Based on research among these populations, we conclude that the presence of discourses of having become uprooted and fearing cultural extinction is embedded in individual and collective narratives and that these narratives and meaning systems influence adaptive responses and help-seeking behaviour today in their new host countries. The same groups fear for their extinction and associate today’s sufferings with past experiences. We argue that this manner of being is produced and reproduced throughout migration and is a core narrative for comprehending the current existence of these groups in Western countries.


This workshop aims to bring researchers, practitioners, community stakeholders and policy makers together in order to
• develop an interdisciplinary discussion and knowledge exchange about the ‘untold’, mainly ignored experiences of minority refugee populations with departure from the case of Assyrian, Armenian, Yazidi and Mandaean refugees;
• form a highly needed international network among researchers working on these and similar topics
• establish dialogue channels between the scientific community, practitioners, community organizations and policy makers.

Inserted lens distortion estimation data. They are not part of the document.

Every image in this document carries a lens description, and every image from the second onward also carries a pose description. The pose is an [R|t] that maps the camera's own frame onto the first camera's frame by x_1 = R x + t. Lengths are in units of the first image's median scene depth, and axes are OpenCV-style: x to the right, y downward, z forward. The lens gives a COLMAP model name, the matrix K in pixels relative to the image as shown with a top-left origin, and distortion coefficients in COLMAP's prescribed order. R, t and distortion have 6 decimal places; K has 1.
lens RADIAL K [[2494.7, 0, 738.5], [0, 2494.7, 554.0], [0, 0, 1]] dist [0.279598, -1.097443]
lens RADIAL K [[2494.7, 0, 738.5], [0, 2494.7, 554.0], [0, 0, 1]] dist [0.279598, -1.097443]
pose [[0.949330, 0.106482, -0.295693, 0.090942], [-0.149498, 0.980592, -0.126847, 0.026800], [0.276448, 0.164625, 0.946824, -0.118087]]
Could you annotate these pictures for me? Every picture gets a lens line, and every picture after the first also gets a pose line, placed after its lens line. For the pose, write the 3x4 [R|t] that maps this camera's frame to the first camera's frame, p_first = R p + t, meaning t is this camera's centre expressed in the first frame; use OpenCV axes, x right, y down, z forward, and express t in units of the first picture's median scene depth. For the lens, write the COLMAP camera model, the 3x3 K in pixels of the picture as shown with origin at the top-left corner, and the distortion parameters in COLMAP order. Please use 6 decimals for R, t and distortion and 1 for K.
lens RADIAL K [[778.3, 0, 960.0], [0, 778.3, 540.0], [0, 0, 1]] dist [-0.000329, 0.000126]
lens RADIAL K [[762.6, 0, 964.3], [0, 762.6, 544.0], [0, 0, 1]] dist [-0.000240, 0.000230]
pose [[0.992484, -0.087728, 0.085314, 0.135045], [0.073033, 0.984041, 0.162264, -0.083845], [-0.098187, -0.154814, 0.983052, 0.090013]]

The organizers invite researchers, practitioners, and policy makers to present their latest studies and partake in discussions on these or similar themes, delaminated to vulnerable refugee populations:
• Traumatic experiences, memory, and uprootedness
• Dealing with displacement, pre- and post-migration
• Fear of extinction
• Resilience and coping mechanisms
• Processes of reconciliation and liberation from past experiences and trauma
• The idea of “return to home”

We invite you to this workshop and ask you to prepare a 20 minutes presentation. The presentations will be organised in different sessions and moderated by an external discussant, who will also chair the sessions. Selected papers presented at this workshop will be considered for publication as individual chapters. Abstracts and full texts need to be written in English.

Those interested are asked to send their abstract of about 500 words to Dr. Önver Cetrez no later than August 15, 2017.

Attach also a short biography and a CV, in total maximum 3 pages.

The organizing team can substitute parts of the travel and accommodation costs for those who can’t cover their own costs. If so, please explain why you need the substitute.

This workshop is financed by Riksbankens Jubileumsfond and will take place at Centre on Global Migration, University of Gothenburg on 22-23 September 2017.

We look forward to hearing from you.